Provided passage:

------------------------------------------------------------

Doing Business with Resident Agents
Doing Business with Resident Agents
by Andrei Dominic D. Anchoriz
With the attention the Philippines is getting because of the Government’s massive infrastructure spending through the “Build, Build, Build” program and the formulation of new policies limiting constraints in doing business, the country is slowly turning in to an investor magnet. Such programs seem to be attaining its goals as the Philippine Statistics Authority reported that the total approved foreign investments on the first quarter of 2019 amounted to PhP 46.0 billion which is more than three-fold increase compared with the PhP 14.2 billion approved in the same period in 2018. Recently, the Philippines landed as the third best country to invest or do business in 2019 among 67 countries according to CEOWORLD magazine. As a result, the rate of corporations intending to establish their businesses in the Country has been increasing.

------------------------------------------------------------

Required task: Copy the passage above on doing business with resident agents in full, word for word.

------------------------------------------------------------

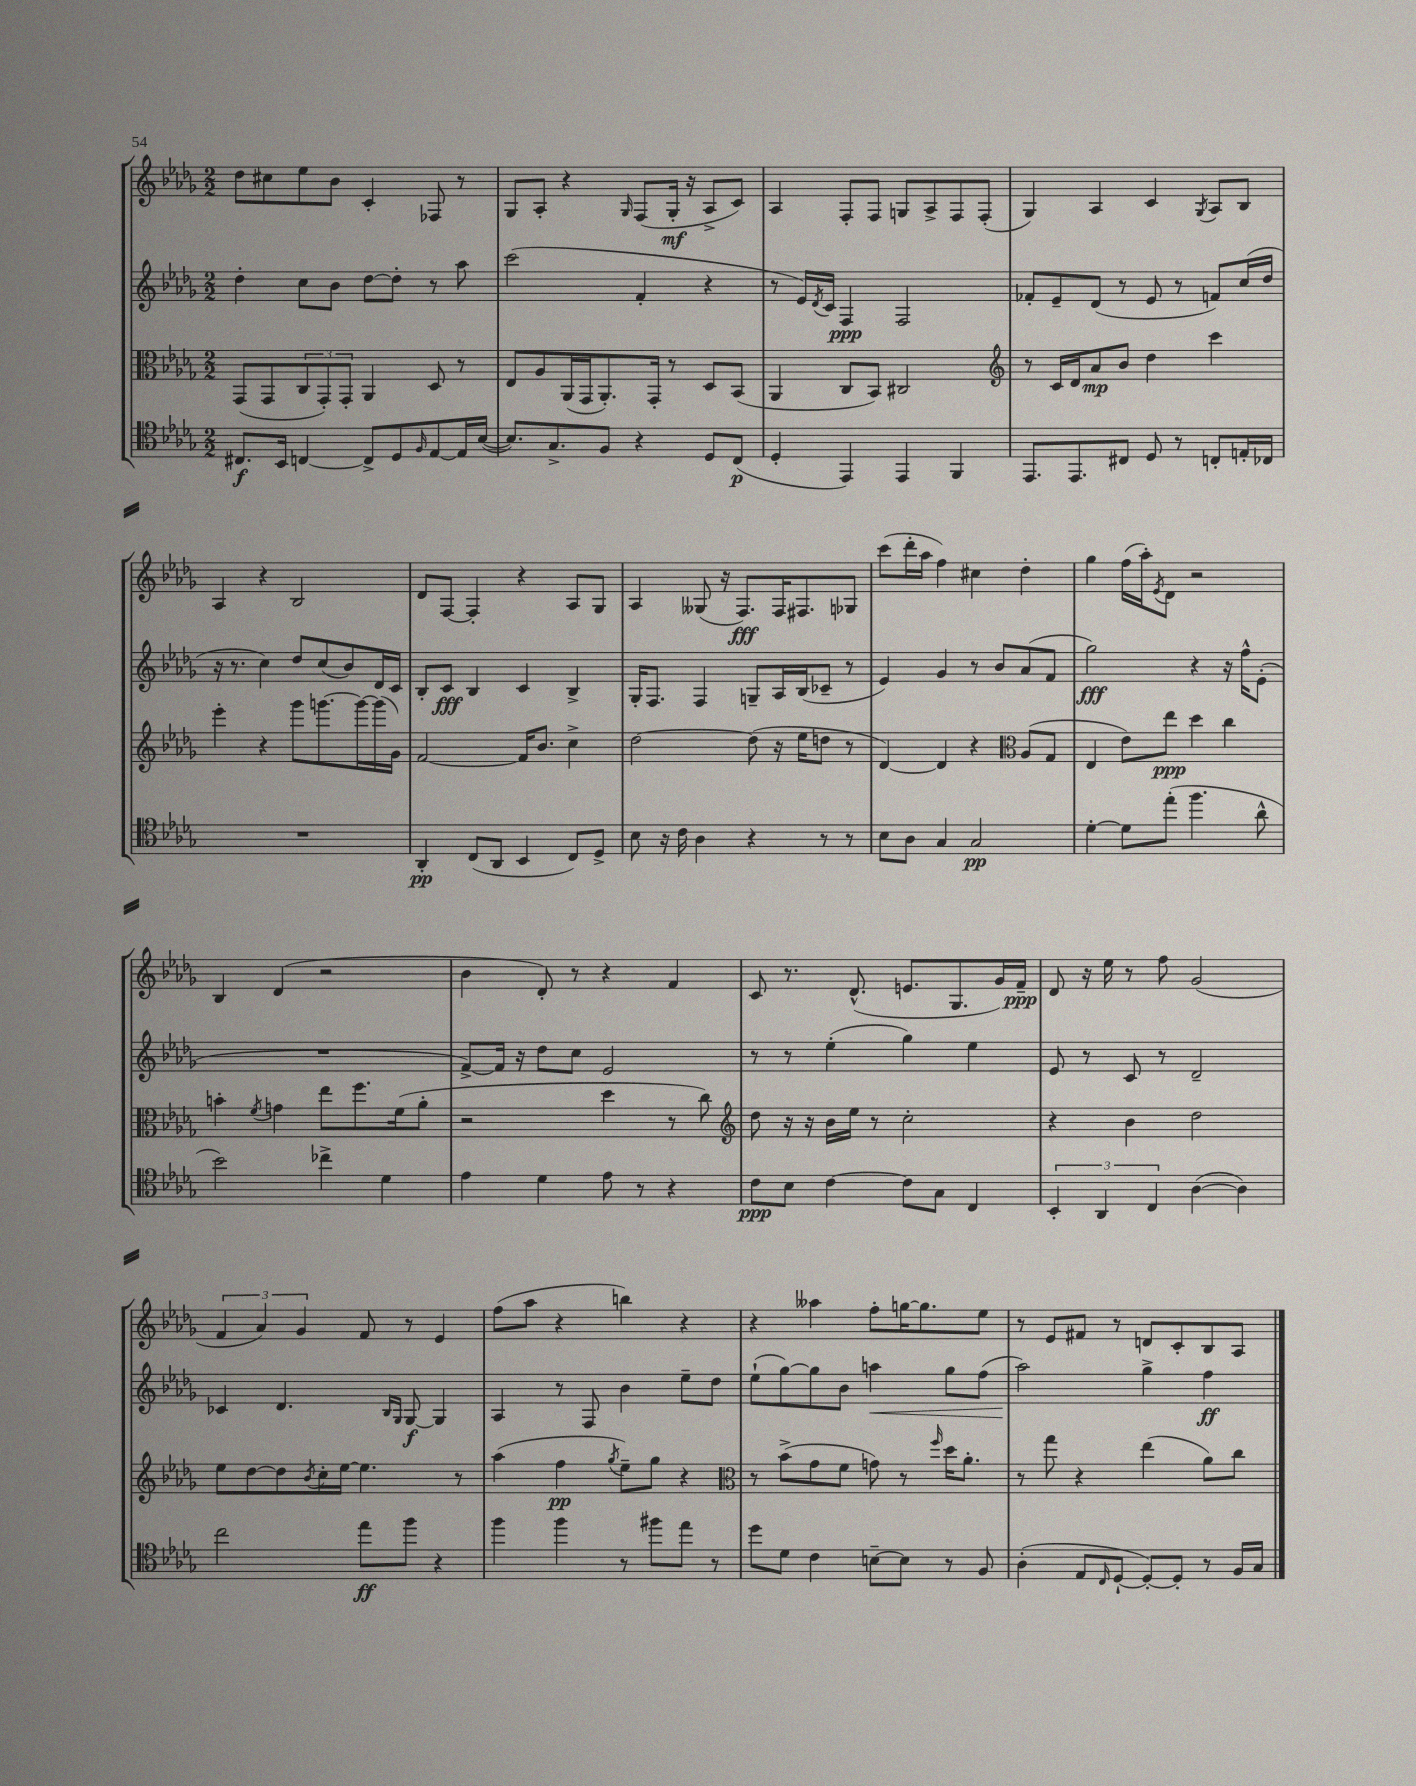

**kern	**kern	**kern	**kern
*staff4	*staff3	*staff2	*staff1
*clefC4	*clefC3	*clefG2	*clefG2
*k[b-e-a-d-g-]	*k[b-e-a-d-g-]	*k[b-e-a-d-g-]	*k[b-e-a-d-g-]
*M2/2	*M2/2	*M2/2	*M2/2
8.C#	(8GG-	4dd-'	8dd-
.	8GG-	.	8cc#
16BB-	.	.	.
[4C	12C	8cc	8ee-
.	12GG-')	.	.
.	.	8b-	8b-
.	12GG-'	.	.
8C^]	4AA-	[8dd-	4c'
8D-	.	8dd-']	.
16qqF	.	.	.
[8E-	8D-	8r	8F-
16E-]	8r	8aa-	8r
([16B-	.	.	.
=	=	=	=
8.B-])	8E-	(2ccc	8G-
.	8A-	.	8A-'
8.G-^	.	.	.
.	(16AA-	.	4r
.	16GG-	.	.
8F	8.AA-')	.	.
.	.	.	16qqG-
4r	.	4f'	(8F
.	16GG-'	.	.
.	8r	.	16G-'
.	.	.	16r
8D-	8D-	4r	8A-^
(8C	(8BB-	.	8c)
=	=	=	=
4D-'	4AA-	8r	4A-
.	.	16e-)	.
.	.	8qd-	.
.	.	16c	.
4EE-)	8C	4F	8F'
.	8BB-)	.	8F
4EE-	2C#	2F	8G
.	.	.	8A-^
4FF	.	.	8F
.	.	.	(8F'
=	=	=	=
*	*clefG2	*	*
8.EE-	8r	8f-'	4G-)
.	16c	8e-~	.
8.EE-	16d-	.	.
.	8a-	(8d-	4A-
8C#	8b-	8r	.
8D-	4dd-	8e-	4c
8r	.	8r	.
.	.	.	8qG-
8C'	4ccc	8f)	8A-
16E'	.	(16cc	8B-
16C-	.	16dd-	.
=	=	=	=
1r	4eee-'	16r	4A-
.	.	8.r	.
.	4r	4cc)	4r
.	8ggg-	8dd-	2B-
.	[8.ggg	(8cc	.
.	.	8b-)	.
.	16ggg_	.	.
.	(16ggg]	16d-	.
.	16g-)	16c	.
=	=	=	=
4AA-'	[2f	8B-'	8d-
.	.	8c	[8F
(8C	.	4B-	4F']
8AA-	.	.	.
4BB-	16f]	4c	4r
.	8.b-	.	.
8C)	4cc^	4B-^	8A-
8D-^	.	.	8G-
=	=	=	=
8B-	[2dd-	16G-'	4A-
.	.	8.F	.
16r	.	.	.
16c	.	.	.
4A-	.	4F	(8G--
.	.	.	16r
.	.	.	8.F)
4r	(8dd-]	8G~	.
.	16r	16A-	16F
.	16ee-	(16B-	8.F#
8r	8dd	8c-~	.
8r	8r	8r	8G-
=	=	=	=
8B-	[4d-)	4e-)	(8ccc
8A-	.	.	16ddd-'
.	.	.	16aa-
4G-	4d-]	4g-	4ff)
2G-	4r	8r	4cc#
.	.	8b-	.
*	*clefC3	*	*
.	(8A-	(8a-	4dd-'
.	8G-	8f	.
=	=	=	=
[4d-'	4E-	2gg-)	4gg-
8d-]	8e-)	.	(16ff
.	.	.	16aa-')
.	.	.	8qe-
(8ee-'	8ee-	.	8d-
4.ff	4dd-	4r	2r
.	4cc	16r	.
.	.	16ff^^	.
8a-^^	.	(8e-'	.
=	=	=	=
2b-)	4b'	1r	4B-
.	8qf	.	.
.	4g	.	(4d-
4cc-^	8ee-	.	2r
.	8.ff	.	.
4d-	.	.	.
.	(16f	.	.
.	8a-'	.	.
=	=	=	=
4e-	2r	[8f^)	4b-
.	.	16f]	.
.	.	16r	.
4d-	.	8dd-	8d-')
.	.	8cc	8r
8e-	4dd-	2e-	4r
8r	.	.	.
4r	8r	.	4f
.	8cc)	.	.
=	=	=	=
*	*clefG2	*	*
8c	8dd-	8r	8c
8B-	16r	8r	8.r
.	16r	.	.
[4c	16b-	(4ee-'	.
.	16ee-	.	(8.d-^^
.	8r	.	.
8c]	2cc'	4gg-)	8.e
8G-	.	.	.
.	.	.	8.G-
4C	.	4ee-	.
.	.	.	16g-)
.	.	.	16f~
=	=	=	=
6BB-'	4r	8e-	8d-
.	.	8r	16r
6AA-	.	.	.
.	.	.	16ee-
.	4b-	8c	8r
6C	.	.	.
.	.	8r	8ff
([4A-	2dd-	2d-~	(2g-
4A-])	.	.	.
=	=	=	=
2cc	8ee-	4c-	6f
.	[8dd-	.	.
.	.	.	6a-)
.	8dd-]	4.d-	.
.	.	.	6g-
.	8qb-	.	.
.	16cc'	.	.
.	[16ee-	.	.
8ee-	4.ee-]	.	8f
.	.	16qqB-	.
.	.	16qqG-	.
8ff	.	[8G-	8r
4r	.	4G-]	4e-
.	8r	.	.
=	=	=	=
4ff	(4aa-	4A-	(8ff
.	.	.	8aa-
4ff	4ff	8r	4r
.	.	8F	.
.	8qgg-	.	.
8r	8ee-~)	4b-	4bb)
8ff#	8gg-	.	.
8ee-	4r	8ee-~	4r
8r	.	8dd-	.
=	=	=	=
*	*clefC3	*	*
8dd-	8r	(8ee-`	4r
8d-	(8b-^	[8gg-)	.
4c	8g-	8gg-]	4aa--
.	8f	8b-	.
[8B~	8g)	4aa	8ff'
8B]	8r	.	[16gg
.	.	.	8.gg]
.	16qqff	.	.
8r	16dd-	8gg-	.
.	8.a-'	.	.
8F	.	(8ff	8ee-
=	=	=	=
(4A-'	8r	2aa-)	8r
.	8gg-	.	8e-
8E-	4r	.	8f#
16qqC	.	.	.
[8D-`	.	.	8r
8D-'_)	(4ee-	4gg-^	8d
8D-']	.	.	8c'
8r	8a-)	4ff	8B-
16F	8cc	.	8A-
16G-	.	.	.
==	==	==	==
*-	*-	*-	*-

------------------------------------------------------------

Solution for this exercise:
Doing Business with Resident Agents
Doing Business with Resident Agents
by Andrei Dominic D. Anchoriz
With the attention the Philippines is getting because of the Government’s massive infrastructure spending through the “Build, Build, Build” program and the formulation of new policies limiting constraints in doing business, the country is slowly turning in to an investor magnet. Such programs seem to be attaining its goals as the Philippine Statistics Authority reported that the total approved foreign investments on the first quarter of 2019 amounted to PhP 46.0 billion which is more than three-fold increase compared with the PhP 14.2 billion approved in the same period in 2018. Recently, the Philippines landed as the third best country to invest or do business in 2019 among 67 countries according to CEOWORLD magazine. As a result, the rate of corporations intending to establish their businesses in the Country has been increasing.